Stoppelfeldfieber grassiert weiter Spannende Läufe in Aschen und Siegerehrung mit Sekt

Seine Führung im siebten Lauf brachte Marvin Kobus (vorn) den dritten Platz in der Gesamtwertung in der Serienklasse ein. Foto: Petra RopersSeine Führung im siebten Lauf brachte Marvin Kobus (vorn) den dritten Platz in der Gesamtwertung in der Serienklasse ein. Foto: Petra Ropers

Dissen. Ein Unfall setzte am Sonntag dem Stoppelfeldrennen in Aschen ein vorzeitiges Ende: Unter dem zustimmenden Beifall der vielen Zuschauer entschieden die Veranstalter, die Endläufe abzusagen und die Sieger der vier Klassen aus den bereits eingefahrenen Punkten zu ermitteln.

Trotz des Unfalls: „Die Sicherheitskonzepte haben gegriffen“, urteilte Ulrich Meyer zu Drewer. Über die Jahre seien sie immer weiter verbessert. Immerhin feiert das Stoppelfeldrennen 2020 bereits seine 40. Auflage. Und auch das 39. Crossrennen auf dem Aschener Acker präsentierte den Zuschauern, die aus weitem Umkreis angereist waren, zwei Tage lang schnelle Läufe mit spannenden Aufholjagden und einem Teilnehmerfeld, das in allen vier Klassen mit Ehrgeiz und fahrerischem Können an den Start ging. Einen motorsportlichen Höhepunkt bot bereits der Samstagabend. Denn das Langstreckenrennen um den Kuhlenbeck-Cup fordert mit zehn Runden Fahrern wie Fahrzeugen alles ab. Den Sieg fuhr schließlich Sebastian Przibytzin mit seinem Opel Omega ein.

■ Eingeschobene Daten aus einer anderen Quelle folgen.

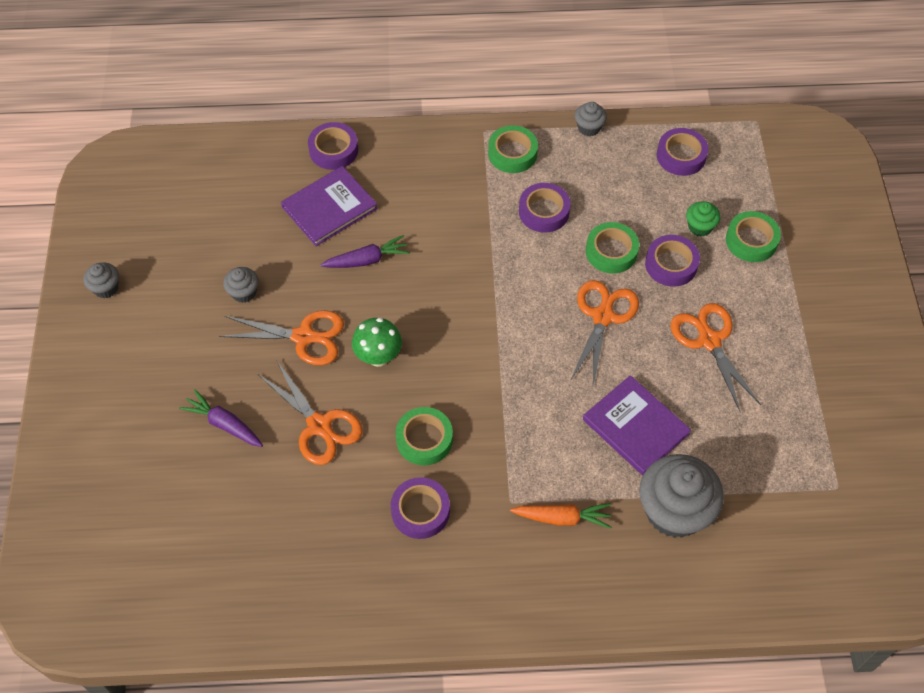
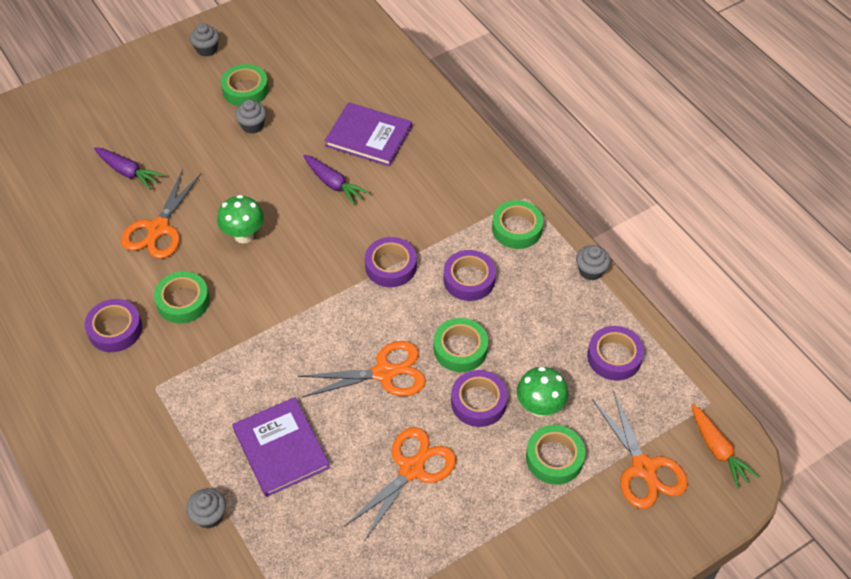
camera: 60 degrees right, 5 degrees down
purple carrot [179,389,263,447] -> purple carrot turned 120 degrees clockwise [94,148,164,190]
orange scissors [219,310,344,365] -> orange scissors moved to [592,390,688,509]
purple tape [308,122,358,170] -> purple tape moved to [365,237,417,287]
orange carrot [510,503,611,529] -> orange carrot moved to [691,404,759,488]
purple book [583,375,691,475] -> purple book turned 45 degrees counterclockwise [232,397,330,497]
grey cupcake [639,454,724,538] -> grey cupcake [186,488,226,528], size x0.47
green cupcake [686,201,720,237] -> green mushroom [517,367,568,417]
none -> green tape [221,64,269,106]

Die Sektdusche - auch für die Zuschauer - gehört dazu: Über den Sieg in der Serienklasse jubelte Ewgeni Finkbeiner vor Dominik Hönicke (rechts) und Marvin Kobus. Foto: Petra Ropers

Mit einer deutlichen Vorherrschaft von BMW endete die Serienklasse: Den Franz-Pickel-Pokal holte mit seinem 328er Ewgeni Finkbeiner vor Dominik Hönicke und Marvin Kobus. Für Hochspannung sorgte eine Regeländerung in der Eigenbauklasse. Denn erstmals gingen mit den leichten, rasanten Eigenbauten auch alle Karosserie-Fahrzeuge mit Motorradmotor an den Start. Der Schrauber-Fantasie schienen dabei kaum Grenzen gesetzt: André Scheer verbaute gleich zwei Motorrad-Motoren in seinem Golf und fuhr damit unaufhaltsam zum Sieg.

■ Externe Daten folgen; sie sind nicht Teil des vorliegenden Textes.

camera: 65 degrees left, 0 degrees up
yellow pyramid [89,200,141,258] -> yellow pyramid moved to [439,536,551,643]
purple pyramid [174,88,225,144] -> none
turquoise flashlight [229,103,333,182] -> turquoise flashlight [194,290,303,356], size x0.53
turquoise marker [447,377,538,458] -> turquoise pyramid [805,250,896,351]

Zwei Fiesta-Motoren in einem Fiesta: Diese Kombination brachte in der Offenen Klasse Manu Wedekämper den zweiten Platz hinter Oliver Hofmann im rechtsgelenkten Subaru Impreza ein. Als beste Amazone stieg Daniela Scheer auf das Siegertreppchen. Den Pokal der Jugendklasse fuhr Jan Gerdes ein. Der Team-Pokal ging an das Team Phoenix. Mit dem Pokal für besondere Leistungen dankten die Veranstalter in diesem Jahr „Gruppe-6“-Mitglied Christian Brass.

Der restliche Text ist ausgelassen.